List every operating system, software library, and event named in the mailing-list post on absolute junction points and symlinks.

§ Document excerpt
Segment Open
Absolute Junction Points/Symlinks

Erich E. Hoover erich.e.hoover at gmail.com
Tue May 19 11:49:56 CDT 2020


On Tue, May 19, 2020 at 9:45 AM Zebediah Figura <z.figura12 at gmail.com> wrote:
>
> Fundamentally I guess we're trying to simultaneously satisfy the
> constraints of
>
> (1) make NT symlinks, regardless of type, behave like Unix symlinks, to
> any host filesystem utilities
>
> (2) make absolute symlinks still work when the prefix is moved, without
> any additional work
>
> Which, barring some brilliant idea, I think just isn't possible, not
> without rewriting how said host utilities work, either by preloading our
> own bits of glibc, or maybe introducing some mount-point-like API to the
> kernel.

Thanks Zeb, I think this is a nice, succinct summary of the situation.

> Personally, I think dropping constraint (2) is preferable to any hack
> involving preloading. Manually fixing up symlinks after a prefix move
> feels equivalent to manually prepending a wrapper before any filesystem
> operation, but it would have to be done far less often.

This is my feeling as well, but when everyone was chatting at WineConf
people didn't seem to like this idea.  Granted, this conversation
happened at the bar and I may be me misremembering the situation.
Segment Closed
§ Supplied data
Segment Open
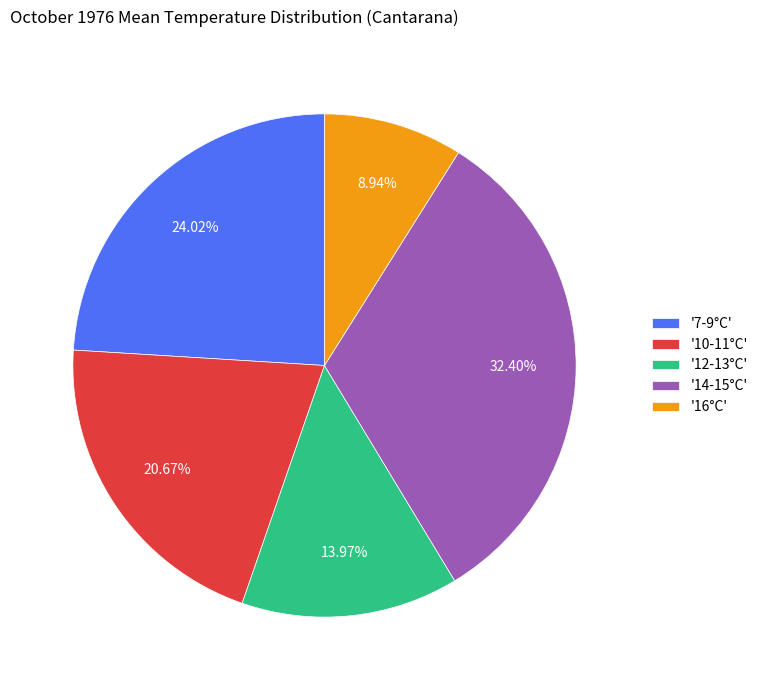

Is the sum of '10-11°C' and '14-15°C' greater than half?

Yes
Segment Closed
§ Written solution
NT, Unix, glibc, WineConf